Vor allem an Colleges und Universitäten in den USA setzte sich die neue Sportart schnell durch und fand immer mehr Anhänger. Zu Beginn des 20. Jahrhunderts bildeten sich auch die ersten berühmten Mannschaften wie zum Beispiel die Buffalo Germans. Ihr Team präsentierte auch das Basketballspiel erstmals bei den Olympischen Sommerspielen 1904 in St. Louis, allerdings noch nicht im offiziellen Wettkampfprogramm. Richtig professionell wurde der Basketball erst mit der Gründung der ABL, der American Basketball League 1925. Sie änderte noch einige Regeln und führte unter anderem das Rückbrett hinter den Körben offiziell ein.

Scottie Pippen, Michael Jordan, Clyde Drexler und Karl Malone aus dem „Dream Team“ der US-Basketballmanschaft bei der Siegerehrung nach ihrem Olympiasieg 1992.

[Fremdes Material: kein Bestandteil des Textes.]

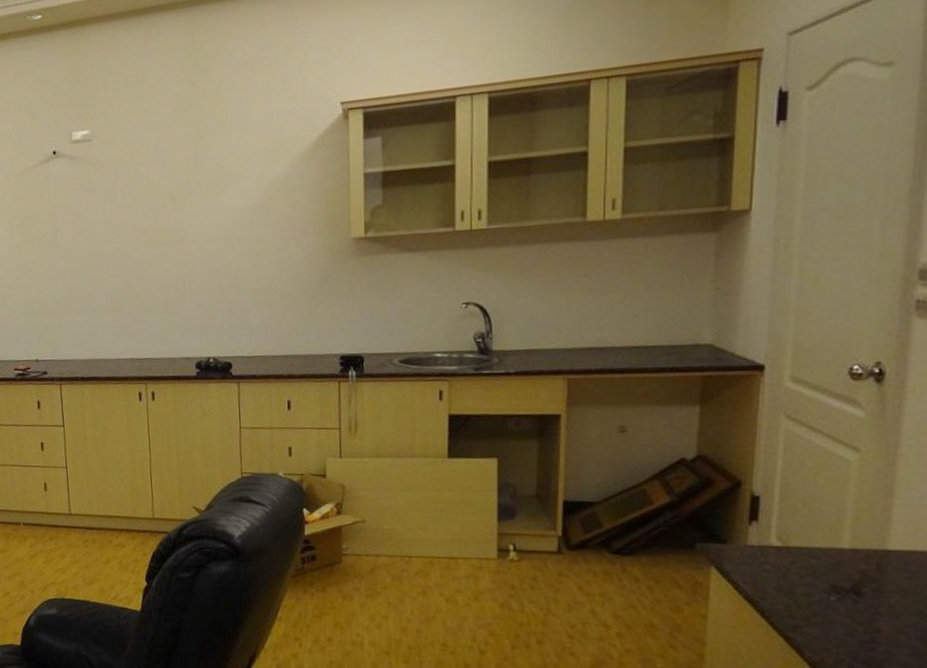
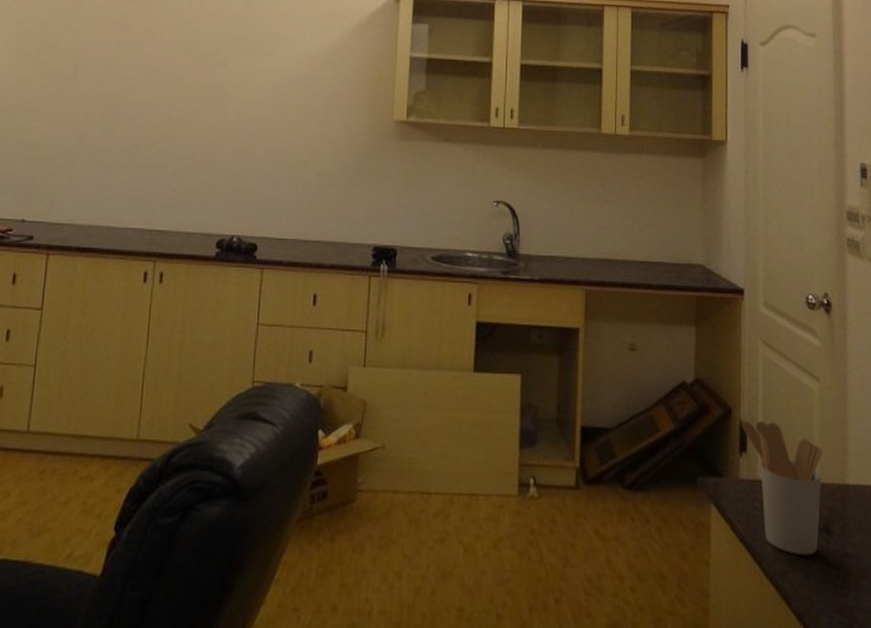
utensil holder: none [753,492,857,613] -> present [742,421,822,556]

Auch in Europa erfreute sich Basketball immer größerer Beliebtheit. Zu Beginn der 30er Jahre wurde die Ballsportart dann tatsächlich ins Olympische Programm aufgenommen. Aber erstmal nur für Amateure. Erst 1992 durften auch die Profis der 1949 gegründeten amerikanischen NBA (National Basketball Association) an den Olympischen Spielen teilnehmen, was dem Basketball einen weiteren Schub an Beliebtheit einbrachte. Es folgte der Beginn eines grandiosen Siegeszugs der amerikanischen Nationalmannschaft, des 'Dream Teams'. Von 19 Olympischen Basketballwettbewerben gewannen sie 14!

Basketball liegt auf dem Boden einer Schulturnhalle, im Hintergrund sitzen Kinder.

In Deutschland wurde der Deutsche Basketball Bund 1949 in Düsseldorf gegründet. Eine Bundesliga gibt es seit den 60er Jahren. Heute spielen mehr als 200.000 Menschen in Deutschland in einem Verein Basketball. Tendenz: steigend! Und auch der Schulsport in Deutschland hat das Basketballspielen für sich entdeckt. In immer mehr Schulen gehört Basketball fest in den Unterrichtsplan.